[Saved data entries]
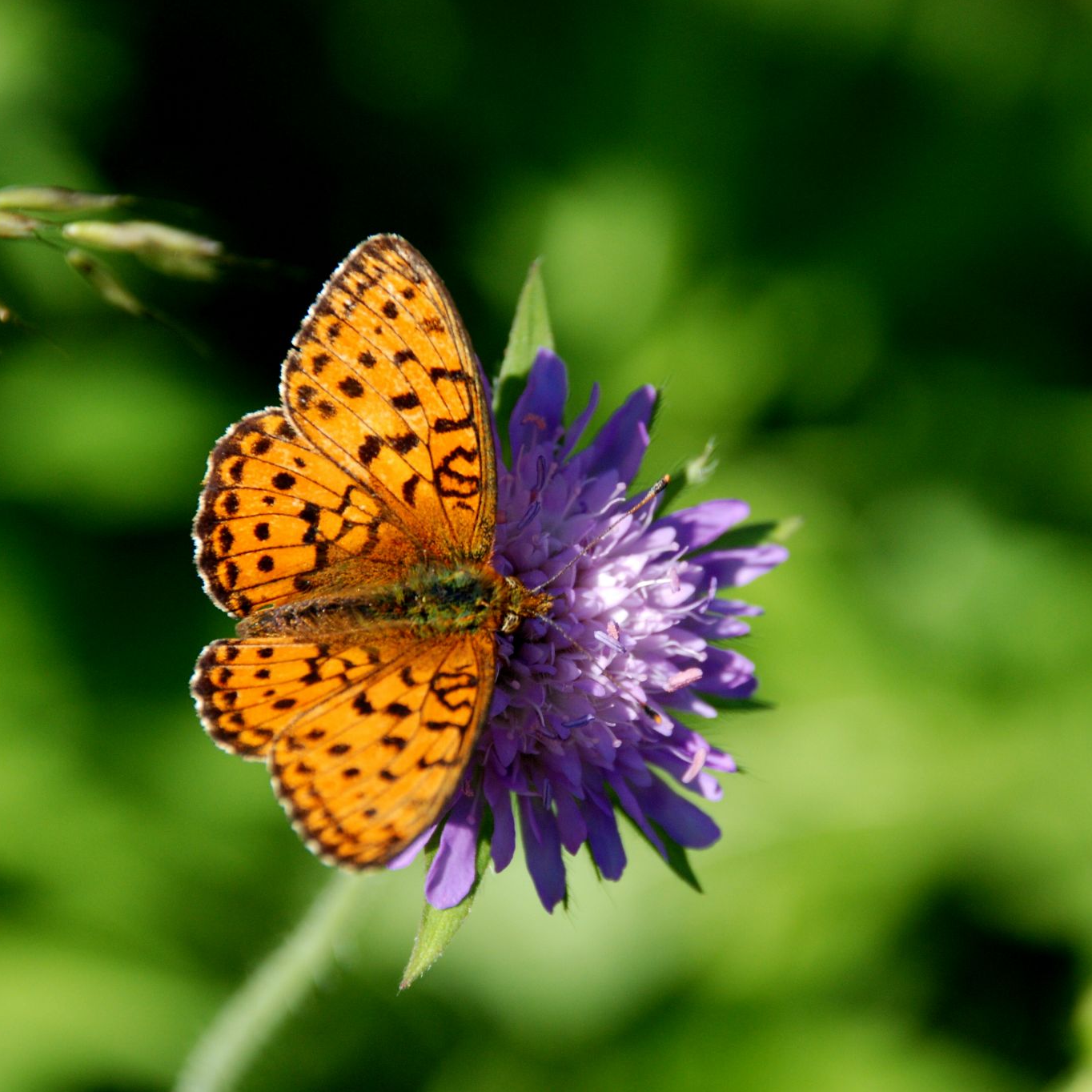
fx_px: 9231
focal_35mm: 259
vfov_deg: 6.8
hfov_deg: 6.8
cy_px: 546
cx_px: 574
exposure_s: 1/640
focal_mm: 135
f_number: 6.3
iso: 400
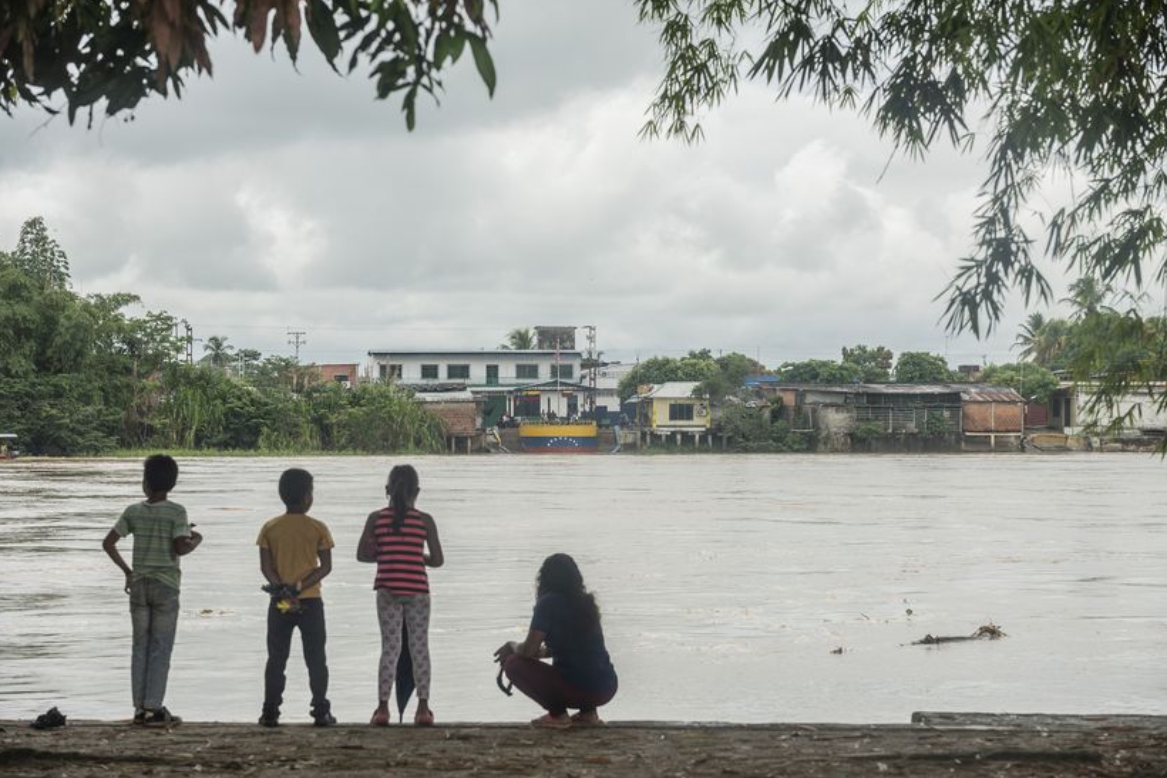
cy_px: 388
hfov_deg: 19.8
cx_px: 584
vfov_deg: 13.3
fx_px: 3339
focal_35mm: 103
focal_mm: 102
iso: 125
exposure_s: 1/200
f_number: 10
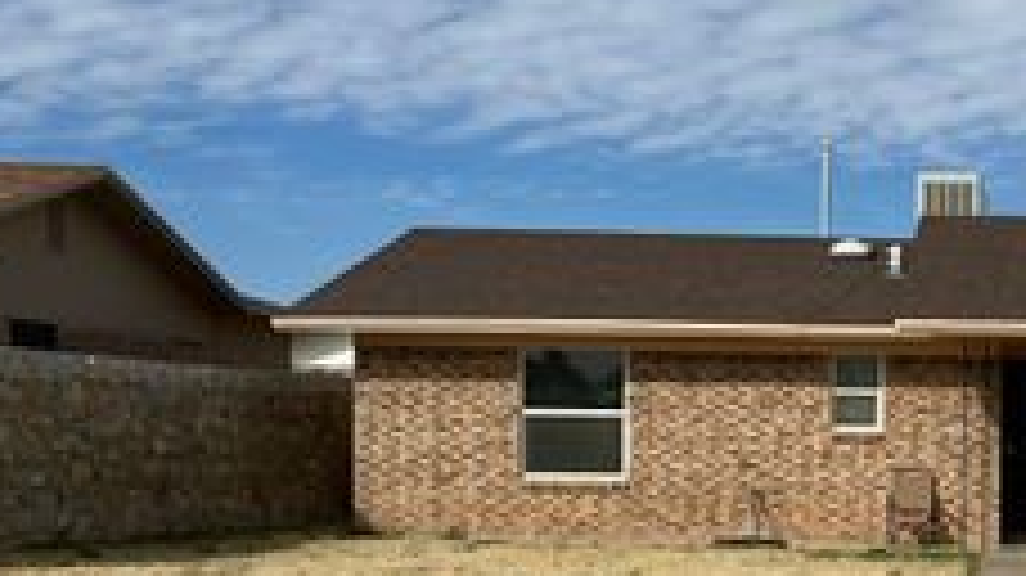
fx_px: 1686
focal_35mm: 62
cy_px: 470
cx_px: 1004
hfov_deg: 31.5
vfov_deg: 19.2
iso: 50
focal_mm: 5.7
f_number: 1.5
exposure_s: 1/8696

**Directions:**
Extract precisely the lines beginning at the line containing "exposure_s: 1/200" and ending at the last line of the entries above, exactly as written and with no pictures.

**Task solution:**
exposure_s: 1/200
f_number: 10
fx_px: 1686
focal_35mm: 62
cy_px: 470
cx_px: 1004
hfov_deg: 31.5
vfov_deg: 19.2
iso: 50
focal_mm: 5.7
f_number: 1.5
exposure_s: 1/8696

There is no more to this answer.